An exact copy is needed of each line from the one including "510 442 904" through the last line of the entries, both ends counted, with nothing added.

Collected data

◇ ◇ ◇

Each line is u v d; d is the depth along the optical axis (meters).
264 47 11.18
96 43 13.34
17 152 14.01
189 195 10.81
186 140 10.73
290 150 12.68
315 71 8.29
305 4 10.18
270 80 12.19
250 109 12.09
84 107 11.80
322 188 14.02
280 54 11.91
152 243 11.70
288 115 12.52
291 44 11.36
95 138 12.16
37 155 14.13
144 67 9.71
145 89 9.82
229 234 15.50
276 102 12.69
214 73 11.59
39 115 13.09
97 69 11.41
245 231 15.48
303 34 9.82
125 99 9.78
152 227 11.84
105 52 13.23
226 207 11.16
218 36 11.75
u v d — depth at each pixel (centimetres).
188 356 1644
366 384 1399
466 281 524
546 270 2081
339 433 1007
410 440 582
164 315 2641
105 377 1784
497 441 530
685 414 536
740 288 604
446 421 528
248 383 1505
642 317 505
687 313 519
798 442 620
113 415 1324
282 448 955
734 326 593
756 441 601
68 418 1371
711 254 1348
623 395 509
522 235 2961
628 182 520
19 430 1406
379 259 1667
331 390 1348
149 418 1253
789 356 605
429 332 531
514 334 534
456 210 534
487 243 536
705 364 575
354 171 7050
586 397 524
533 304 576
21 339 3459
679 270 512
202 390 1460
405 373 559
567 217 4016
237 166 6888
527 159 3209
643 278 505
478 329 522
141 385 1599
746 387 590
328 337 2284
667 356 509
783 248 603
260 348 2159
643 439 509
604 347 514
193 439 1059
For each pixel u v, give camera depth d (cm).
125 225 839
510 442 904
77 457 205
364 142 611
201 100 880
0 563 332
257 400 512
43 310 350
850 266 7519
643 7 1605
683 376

◇ ◇ ◇

◆ **Solution to the exercise**:
510 442 904
77 457 205
364 142 611
201 100 880
0 563 332
257 400 512
43 310 350
850 266 7519
643 7 1605
683 376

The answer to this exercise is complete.